Still, all aforementioned authors and their respective texts are only commonly referred to as being “authors”, and authoritative, because many people have individually constructed meaning from their work.  In the constructivist paradigm, there exists no objective reality, only that which each individual perceives based on the process of accommodation within their own schema.  If there is no accommodation, there is no understanding, no relevance and in essence no creation of shared knowledge and/or no creation or re-creation of text.  From the constructivist perspective it is the reader who authors meaning from the text; however, the text that the reader authored isn’t necessarily the same as the person whom we credit as “author”.  We all construct meaning differently based on our understanding, experiences and many other attributes that make us individuals and not clones.  Fosnot speaks of these competing readings of the same text by different individuals,  further characterized by different interpretations, and therefore created, ultimately, by different authors of meaning: “Since the process of construction is adaptive in nature and requires self-reorganization, cultural knowledge that is assumed to be held by members of the culture is in reality only a dynamically evolving, negotiated interaction of individual interpretations, transformations, and constructions.

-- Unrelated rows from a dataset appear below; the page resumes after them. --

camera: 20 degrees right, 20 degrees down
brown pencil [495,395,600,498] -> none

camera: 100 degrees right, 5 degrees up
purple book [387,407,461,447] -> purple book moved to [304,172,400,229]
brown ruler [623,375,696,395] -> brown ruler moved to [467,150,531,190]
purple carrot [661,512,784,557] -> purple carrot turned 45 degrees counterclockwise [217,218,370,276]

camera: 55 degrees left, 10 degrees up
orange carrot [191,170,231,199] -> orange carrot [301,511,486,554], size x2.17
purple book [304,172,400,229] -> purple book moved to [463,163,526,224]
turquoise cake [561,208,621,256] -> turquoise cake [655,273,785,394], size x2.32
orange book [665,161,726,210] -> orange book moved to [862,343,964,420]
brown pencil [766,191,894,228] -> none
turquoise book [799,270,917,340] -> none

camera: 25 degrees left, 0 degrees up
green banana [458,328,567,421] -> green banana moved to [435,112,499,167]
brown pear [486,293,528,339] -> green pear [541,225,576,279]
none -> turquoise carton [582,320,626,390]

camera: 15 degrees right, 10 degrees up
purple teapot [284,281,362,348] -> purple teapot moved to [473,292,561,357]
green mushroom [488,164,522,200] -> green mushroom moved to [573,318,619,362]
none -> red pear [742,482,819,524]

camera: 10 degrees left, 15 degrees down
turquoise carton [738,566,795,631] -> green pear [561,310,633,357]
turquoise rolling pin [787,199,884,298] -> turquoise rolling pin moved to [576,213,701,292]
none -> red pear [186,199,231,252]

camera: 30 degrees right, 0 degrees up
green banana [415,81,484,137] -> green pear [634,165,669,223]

At most, cultural knowledge can only be assumed, or “taken-as-shared,” by its members.”

As noted earlier, there are political implications concerning the word “author”.  For David Bowie, and his estate, it is financially advantageous for him, and only him, to receive acknowledgement and credit for what he is claimed to author.  We live in a liberal capitalist culture where individualism is seen as sacrosanct often at the expense of the common good; consequently, many contributing members of society have not been acknowledged for their efforts, of what they helped create under David Bowie’s name.  By signalling out one individual, we assign success and failure to individuals and negate the impact of an entire culture upon such outcomes.  Moving the focus away from individual author as originator of the text and placing it on a subject’s ability to comprehend the text makes it so that the originator is no longer lauded so much for his efforts as the readers are examined for either their ability or inability to authorize the text, as this just like the creation of the text is a cultural product.  And, it seems to me that just as the seeming originator of a text is a cultural product deserving of focus so too are the illiterate members a cultural product equally deserving of focus.  Why do only a few have access to the vast wealth of what has been achieved within the longstanding history of a culture and why are they, without the proper education or access, removed from the possibility of creating with it and being authoritative?

 

Sources:

Fosnot, Catherine Twomey. Constructivism (2005): Theory, Perspectives, and Practice, Second Edition (Kindle Locations 676-681). Teachers College Press. Kindle Edition.